• Exercise instructions
Reproduce every line of text in the records below word for word, leaving the pictures out of your answer.

• Materials provided
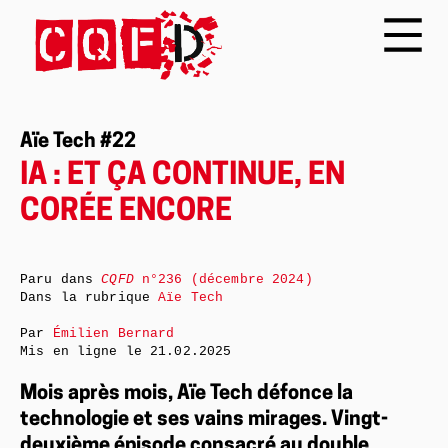
Aïe Tech #22
IA : ET ÇA CONTINUE, EN
CORÉE ENCORE
Paru dans
CQFD
n°236 (décembre 2024)
Dans la rubrique
Aïe Tech
Par
Émilien Bernard
Mis en ligne le
21.02.2025
Mois après mois, Aïe Tech défonce la
technologie et ses vains mirages. Vingt-
deuxième épisode consacré au double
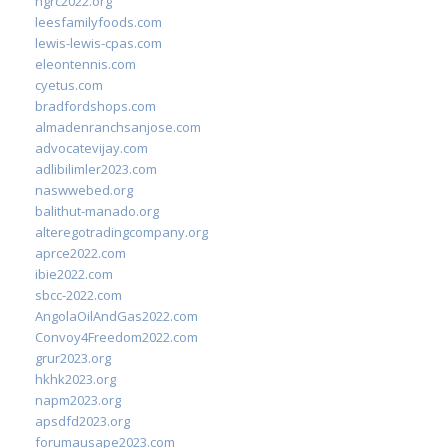
ngrc2022.org
leesfamilyfoods.com
lewis-lewis-cpas.com
eleontennis.com
cyetus.com
bradfordshops.com
almadenranchsanjose.com
advocatevijay.com
adlibilimler2023.com
naswwebed.org
balithut-manado.org
alteregotradingcompany.org
aprce2022.com
ibie2022.com
sbcc-2022.com
AngolaOilAndGas2022.com
Convoy4Freedom2022.com
grur2023.org
hkhk2023.org
napm2023.org
apsdfd2023.org
forumausape2023.com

• Output of the exercise
Aïe Tech #22
IA : ET ÇA CONTINUE, EN
CORÉE ENCORE
Paru dans
CQFD
n°236 (décembre 2024)
Dans la rubrique
Aïe Tech
Par
Émilien Bernard
Mis en ligne le
21.02.2025
Mois après mois, Aïe Tech défonce la
technologie et ses vains mirages. Vingt-
deuxième épisode consacré au double
ngrc2022.org
leesfamilyfoods.com
lewis-lewis-cpas.com
eleontennis.com
cyetus.com
bradfordshops.com
almadenranchsanjose.com
advocatevijay.com
adlibilimler2023.com
naswwebed.org
balithut-manado.org
alteregotradingcompany.org
aprce2022.com
ibie2022.com
sbcc-2022.com
AngolaOilAndGas2022.com
Convoy4Freedom2022.com
grur2023.org
hkhk2023.org
napm2023.org
apsdfd2023.org
forumausape2023.com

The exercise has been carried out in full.